--- Document section ---
Other Psychiatric Classification Systems

International Classification of Diseases (ICD)

From www.cdphe.state.co.us/hs/

    In some ways, it is inappropriate to list the ICD as an “other classification system.”  It is actually the official international system for the classification of mental and physical disease.   However, since the DSM is currently the more popular system for mental health in the United States, it demanded more attention on this website.

    The ICD was developed by the World Health Organization (WHO) to create a standard format for collecting and comparing mortality statistics.  The first edition appeared in 1900 and it has undergone a revision every 10 years or so.
--- Recorded data ---
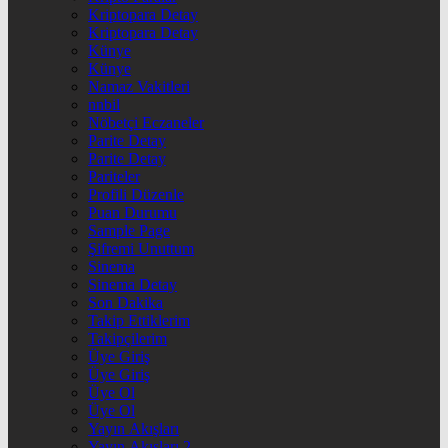
Kriptopara Detay
Kriptopara Detay
Künye
Künye
Namaz Vakitleri
nnbil
Nöbetçi Eczaneler
Parite Detay
Parite Detay
Pariteler
Profili Düzenle
Puan Durumu
Sample Page
Şifremi Unuttum
Sinema
Sinema Detay
Son Dakika
Takip Ettiklerim
Takipçilerim
Üye Giriş
Üye Giriş
Üye Ol
Üye Ol
Yayın Akışları
Yayın Akışları 2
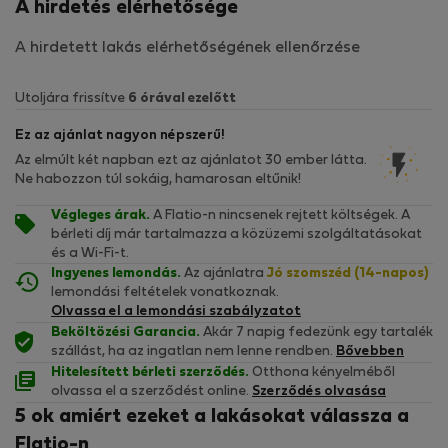
A hirdetés elérhetősége
A hirdetett lakás elérhetőségének ellenőrzése
Utoljára frissítve
6 órával ezelőtt
Ez az ajánlat nagyon népszerű!
Az elmúlt két napban ezt az ajánlatot 30 ember látta.
Ne habozzon túl sokáig, hamarosan eltűnik!
Végleges árak.
A Flatio-n nincsenek rejtett költségek. A
bérleti díj már tartalmazza a közüzemi szolgáltatásokat
és a Wi-Fi-t.
Ingyenes lemondás.
Az ajánlatra
Jó szomszéd (14-napos)
lemondási feltételek vonatkoznak.
Olvassa el a lemondási szabályzatot
Beköltözési Garancia.
Akár 7 napig fedezünk egy tartalék
szállást, ha az ingatlan nem lenne rendben.
Bővebben
Hitelesített bérleti szerződés.
Otthona kényelméből
olvassa el a szerződést online.
Szerződés olvasása
5 ok amiért ezeket a lakásokat válassza a
Flatio-n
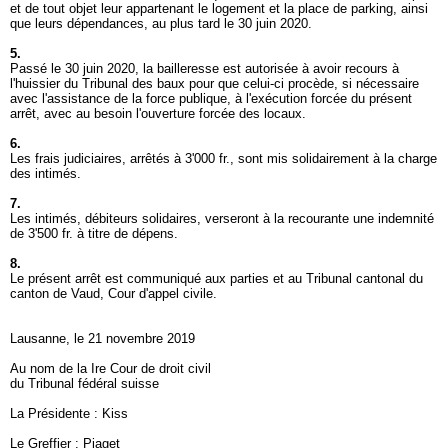
et de tout objet leur appartenant le logement et la place de parking, ainsi
que leurs dépendances, au plus tard le 30 juin 2020.
5.
Passé le 30 juin 2020, la bailleresse est autorisée à avoir recours à
l'huissier du Tribunal des baux pour que celui-ci procède, si nécessaire
avec l'assistance de la force publique, à l'exécution forcée du présent
arrêt, avec au besoin l'ouverture forcée des locaux.
6.
Les frais judiciaires, arrêtés à 3'000 fr., sont mis solidairement à la charge
des intimés.
7.
Les intimés, débiteurs solidaires, verseront à la recourante une indemnité
de 3'500 fr. à titre de dépens.
8.
Le présent arrêt est communiqué aux parties et au Tribunal cantonal du
canton de Vaud, Cour d'appel civile.
Lausanne, le 21 novembre 2019
Au nom de la Ire Cour de droit civil
du Tribunal fédéral suisse
La Présidente : Kiss
Le Greffier : Piaget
---
Work to complete:
1: In the section on the International Classification of Diseases, which organization developed the ICD?
2: Copy everything in the section on the International Classification of Diseases from "The ICD was" down to "years or so.", swapping "every 10 years" for "every decade".

Responses to the tasks:
1: The World Health Organization (WHO).

2:
The ICD was developed by the World Health Organization (WHO) to create a standard format for collecting and comparing mortality statistics.  The first edition appeared in 1900 and it has undergone a revision every decade or so.